Collection entries:
|---|

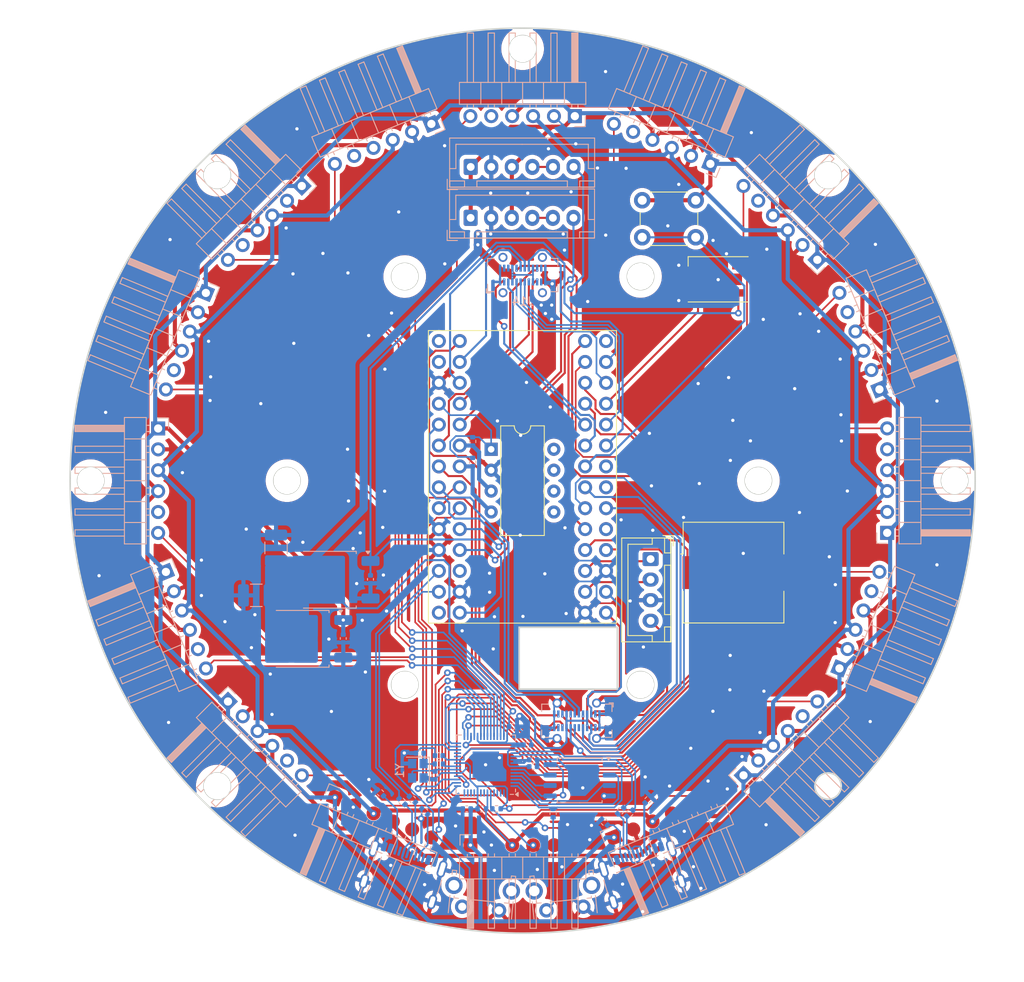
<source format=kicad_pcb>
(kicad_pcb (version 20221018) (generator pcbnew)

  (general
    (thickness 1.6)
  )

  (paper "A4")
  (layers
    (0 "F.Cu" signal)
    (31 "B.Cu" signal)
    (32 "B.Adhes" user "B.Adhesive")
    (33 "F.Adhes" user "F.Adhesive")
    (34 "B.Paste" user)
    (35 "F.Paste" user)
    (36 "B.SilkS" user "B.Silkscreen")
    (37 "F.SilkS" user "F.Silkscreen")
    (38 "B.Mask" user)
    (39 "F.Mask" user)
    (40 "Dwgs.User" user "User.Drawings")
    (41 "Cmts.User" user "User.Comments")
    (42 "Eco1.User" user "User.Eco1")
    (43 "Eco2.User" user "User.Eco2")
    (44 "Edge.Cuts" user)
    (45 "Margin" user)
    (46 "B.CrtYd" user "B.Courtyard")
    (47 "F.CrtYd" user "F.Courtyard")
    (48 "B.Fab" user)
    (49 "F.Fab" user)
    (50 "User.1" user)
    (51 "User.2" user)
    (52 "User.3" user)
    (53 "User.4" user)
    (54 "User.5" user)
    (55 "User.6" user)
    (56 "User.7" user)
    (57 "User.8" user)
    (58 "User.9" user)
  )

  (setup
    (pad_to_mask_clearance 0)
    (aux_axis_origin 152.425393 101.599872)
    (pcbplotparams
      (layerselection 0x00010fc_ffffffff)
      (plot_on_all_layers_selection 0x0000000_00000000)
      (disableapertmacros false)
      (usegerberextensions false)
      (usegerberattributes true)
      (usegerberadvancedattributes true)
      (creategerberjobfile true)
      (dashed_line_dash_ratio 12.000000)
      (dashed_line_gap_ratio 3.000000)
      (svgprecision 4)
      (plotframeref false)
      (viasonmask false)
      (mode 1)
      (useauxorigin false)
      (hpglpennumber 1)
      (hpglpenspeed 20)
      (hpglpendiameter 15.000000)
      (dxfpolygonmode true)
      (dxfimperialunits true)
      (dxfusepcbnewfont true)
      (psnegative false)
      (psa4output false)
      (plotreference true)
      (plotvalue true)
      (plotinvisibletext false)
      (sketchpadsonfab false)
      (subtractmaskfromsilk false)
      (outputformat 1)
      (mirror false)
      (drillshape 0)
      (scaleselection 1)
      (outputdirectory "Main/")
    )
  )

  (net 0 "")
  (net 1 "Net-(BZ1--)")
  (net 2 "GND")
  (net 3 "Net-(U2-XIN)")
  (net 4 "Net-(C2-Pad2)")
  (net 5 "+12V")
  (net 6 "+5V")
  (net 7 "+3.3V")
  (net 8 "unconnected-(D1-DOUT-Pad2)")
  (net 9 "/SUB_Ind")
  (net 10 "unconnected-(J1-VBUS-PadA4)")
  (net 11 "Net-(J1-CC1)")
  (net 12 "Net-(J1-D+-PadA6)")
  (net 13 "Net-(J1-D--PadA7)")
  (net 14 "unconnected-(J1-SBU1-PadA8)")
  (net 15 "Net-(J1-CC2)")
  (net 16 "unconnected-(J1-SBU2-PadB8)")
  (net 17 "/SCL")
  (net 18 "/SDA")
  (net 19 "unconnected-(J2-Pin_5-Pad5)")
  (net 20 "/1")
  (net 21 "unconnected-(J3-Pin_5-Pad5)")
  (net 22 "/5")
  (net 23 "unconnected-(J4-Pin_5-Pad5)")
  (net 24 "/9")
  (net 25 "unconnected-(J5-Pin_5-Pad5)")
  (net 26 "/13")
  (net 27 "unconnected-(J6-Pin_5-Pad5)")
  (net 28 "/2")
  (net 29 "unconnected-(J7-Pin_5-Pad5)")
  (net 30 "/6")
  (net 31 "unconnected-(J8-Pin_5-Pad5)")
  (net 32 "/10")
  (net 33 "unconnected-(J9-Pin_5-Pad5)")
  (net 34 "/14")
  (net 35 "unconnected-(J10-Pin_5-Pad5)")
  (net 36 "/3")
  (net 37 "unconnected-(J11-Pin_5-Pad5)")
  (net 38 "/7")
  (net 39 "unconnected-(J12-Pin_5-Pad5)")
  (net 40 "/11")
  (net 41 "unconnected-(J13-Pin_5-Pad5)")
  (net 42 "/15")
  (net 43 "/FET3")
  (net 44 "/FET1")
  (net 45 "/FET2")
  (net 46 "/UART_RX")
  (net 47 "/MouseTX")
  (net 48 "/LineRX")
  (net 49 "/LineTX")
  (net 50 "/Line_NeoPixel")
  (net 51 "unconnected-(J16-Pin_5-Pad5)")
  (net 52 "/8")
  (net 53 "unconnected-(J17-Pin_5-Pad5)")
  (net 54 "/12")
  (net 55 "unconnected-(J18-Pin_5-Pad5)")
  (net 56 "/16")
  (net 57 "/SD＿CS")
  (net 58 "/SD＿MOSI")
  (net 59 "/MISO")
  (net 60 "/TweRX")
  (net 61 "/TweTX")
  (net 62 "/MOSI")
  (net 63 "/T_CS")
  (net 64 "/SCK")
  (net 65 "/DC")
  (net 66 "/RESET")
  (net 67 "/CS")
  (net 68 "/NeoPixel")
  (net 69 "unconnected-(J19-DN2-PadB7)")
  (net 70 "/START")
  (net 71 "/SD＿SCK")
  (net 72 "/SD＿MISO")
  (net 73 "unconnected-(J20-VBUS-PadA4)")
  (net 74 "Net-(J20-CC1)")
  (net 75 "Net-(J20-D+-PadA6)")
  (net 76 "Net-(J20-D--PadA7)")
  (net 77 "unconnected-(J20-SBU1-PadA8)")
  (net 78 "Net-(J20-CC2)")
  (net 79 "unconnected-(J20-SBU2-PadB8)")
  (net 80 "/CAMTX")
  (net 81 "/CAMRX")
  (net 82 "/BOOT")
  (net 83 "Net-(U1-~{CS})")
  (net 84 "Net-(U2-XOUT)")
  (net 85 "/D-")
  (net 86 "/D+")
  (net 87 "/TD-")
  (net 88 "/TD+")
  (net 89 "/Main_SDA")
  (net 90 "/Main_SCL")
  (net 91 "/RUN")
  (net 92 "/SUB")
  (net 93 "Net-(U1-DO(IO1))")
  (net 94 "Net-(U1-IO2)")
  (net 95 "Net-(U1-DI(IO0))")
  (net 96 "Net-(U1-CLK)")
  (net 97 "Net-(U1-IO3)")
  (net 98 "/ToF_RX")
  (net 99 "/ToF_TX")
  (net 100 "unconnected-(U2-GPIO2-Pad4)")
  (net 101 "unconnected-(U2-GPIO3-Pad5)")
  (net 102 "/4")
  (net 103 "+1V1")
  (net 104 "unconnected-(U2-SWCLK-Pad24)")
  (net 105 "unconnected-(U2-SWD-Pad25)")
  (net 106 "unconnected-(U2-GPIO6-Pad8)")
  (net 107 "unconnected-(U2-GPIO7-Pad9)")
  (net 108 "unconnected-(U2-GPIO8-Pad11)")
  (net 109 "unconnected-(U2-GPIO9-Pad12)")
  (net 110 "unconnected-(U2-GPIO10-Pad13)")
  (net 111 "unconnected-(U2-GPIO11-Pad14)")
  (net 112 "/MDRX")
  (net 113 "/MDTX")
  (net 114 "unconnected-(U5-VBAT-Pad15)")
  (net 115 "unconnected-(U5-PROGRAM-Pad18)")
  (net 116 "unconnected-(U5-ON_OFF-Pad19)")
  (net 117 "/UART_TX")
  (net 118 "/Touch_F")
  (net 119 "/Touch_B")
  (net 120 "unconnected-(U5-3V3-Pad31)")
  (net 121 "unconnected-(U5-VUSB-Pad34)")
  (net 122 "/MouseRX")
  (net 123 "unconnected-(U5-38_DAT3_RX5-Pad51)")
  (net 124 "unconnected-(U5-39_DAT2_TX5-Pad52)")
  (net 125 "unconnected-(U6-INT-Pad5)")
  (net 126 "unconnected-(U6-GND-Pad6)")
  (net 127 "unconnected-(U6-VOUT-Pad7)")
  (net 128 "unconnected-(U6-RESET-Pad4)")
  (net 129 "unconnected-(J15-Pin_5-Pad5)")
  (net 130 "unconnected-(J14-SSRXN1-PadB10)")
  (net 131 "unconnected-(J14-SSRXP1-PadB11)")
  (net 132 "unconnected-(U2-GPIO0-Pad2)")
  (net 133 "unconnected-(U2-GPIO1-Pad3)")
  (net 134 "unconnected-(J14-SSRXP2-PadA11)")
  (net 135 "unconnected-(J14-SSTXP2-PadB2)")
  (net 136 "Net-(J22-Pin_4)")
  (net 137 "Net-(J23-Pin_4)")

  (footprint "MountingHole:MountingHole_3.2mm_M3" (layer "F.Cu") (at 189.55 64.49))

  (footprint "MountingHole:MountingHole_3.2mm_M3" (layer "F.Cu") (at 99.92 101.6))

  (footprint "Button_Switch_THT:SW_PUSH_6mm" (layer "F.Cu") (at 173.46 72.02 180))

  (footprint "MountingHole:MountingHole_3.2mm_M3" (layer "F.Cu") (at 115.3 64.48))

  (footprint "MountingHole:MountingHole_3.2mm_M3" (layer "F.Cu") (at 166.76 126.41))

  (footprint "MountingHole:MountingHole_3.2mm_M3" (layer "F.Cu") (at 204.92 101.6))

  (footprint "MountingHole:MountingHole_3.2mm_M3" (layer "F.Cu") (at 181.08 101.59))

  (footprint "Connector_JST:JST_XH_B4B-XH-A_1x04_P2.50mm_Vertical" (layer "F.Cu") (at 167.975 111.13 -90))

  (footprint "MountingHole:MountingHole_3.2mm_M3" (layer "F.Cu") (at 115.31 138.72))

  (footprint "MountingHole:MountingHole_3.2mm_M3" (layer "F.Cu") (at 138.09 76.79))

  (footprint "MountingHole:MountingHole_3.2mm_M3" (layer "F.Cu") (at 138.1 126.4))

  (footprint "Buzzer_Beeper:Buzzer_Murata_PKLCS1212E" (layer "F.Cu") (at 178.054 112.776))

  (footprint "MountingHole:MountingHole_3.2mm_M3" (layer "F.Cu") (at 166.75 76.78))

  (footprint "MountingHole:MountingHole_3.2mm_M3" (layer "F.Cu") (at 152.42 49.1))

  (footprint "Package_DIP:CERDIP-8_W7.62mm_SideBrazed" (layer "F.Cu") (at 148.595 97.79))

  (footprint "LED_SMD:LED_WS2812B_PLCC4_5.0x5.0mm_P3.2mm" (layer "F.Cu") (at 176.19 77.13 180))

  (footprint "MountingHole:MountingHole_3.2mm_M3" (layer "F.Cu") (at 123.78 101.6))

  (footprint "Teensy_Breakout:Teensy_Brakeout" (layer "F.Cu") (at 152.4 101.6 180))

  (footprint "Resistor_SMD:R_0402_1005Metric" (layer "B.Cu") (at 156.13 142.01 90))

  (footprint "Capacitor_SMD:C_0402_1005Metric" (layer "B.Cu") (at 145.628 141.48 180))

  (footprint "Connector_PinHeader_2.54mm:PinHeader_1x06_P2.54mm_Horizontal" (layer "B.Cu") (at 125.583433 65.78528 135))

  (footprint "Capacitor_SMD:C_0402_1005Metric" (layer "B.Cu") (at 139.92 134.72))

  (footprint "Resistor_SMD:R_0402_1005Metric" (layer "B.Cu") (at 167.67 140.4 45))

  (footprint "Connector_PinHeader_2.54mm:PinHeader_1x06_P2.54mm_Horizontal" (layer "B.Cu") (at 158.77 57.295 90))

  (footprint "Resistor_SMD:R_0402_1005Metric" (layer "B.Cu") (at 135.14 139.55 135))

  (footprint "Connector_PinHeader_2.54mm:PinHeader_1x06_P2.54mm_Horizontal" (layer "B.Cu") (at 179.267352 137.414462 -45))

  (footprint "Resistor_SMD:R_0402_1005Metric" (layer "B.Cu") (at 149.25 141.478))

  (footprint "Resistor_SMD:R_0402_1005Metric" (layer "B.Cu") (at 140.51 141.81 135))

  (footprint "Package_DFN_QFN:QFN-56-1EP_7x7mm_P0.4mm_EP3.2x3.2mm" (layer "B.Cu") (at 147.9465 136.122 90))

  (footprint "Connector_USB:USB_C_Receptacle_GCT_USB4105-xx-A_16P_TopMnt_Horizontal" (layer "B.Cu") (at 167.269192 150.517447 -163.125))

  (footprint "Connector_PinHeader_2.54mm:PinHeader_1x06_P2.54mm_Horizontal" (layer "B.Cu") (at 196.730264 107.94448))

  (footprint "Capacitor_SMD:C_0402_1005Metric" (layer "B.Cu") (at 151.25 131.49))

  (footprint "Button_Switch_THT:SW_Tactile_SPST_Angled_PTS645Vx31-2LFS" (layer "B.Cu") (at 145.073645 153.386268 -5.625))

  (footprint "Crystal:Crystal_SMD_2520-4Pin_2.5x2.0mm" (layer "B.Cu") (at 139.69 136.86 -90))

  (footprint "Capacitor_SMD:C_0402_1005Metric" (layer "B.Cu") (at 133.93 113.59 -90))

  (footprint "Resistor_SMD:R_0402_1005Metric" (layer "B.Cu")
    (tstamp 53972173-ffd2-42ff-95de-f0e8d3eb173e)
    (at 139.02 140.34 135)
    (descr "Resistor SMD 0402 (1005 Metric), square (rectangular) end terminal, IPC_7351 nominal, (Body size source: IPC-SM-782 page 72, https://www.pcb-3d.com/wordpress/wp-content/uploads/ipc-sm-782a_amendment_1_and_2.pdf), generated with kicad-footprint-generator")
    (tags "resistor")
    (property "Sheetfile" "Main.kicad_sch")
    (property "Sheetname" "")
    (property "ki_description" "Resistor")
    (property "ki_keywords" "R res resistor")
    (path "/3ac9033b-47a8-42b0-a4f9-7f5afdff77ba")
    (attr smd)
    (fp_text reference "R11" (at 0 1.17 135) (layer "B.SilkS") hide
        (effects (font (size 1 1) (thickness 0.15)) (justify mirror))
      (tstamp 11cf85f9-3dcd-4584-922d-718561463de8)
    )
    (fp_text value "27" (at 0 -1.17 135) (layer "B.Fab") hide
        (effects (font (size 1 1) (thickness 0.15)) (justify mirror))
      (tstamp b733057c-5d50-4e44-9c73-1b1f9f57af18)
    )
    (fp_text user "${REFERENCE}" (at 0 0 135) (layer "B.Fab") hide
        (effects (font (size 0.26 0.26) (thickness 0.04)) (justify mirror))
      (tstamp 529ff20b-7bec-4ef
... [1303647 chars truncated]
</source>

|---|

Assignment: The response should hold only an exact retyping of the lines from the beginning of the data through the line containing "(usegerberextensions false)", both ends kept, pictures omitted.

Exercise output:
<source format=kicad_pcb>
(kicad_pcb (version 20221018) (generator pcbnew)

  (general
    (thickness 1.6)
  )

  (paper "A4")
  (layers
    (0 "F.Cu" signal)
    (31 "B.Cu" signal)
    (32 "B.Adhes" user "B.Adhesive")
    (33 "F.Adhes" user "F.Adhesive")
    (34 "B.Paste" user)
    (35 "F.Paste" user)
    (36 "B.SilkS" user "B.Silkscreen")
    (37 "F.SilkS" user "F.Silkscreen")
    (38 "B.Mask" user)
    (39 "F.Mask" user)
    (40 "Dwgs.User" user "User.Drawings")
    (41 "Cmts.User" user "User.Comments")
    (42 "Eco1.User" user "User.Eco1")
    (43 "Eco2.User" user "User.Eco2")
    (44 "Edge.Cuts" user)
    (45 "Margin" user)
    (46 "B.CrtYd" user "B.Courtyard")
    (47 "F.CrtYd" user "F.Courtyard")
    (48 "B.Fab" user)
    (49 "F.Fab" user)
    (50 "User.1" user)
    (51 "User.2" user)
    (52 "User.3" user)
    (53 "User.4" user)
    (54 "User.5" user)
    (55 "User.6" user)
    (56 "User.7" user)
    (57 "User.8" user)
    (58 "User.9" user)
  )

  (setup
    (pad_to_mask_clearance 0)
    (aux_axis_origin 152.425393 101.599872)
    (pcbplotparams
      (layerselection 0x00010fc_ffffffff)
      (plot_on_all_layers_selection 0x0000000_00000000)
      (disableapertmacros false)
      (usegerberextensions false)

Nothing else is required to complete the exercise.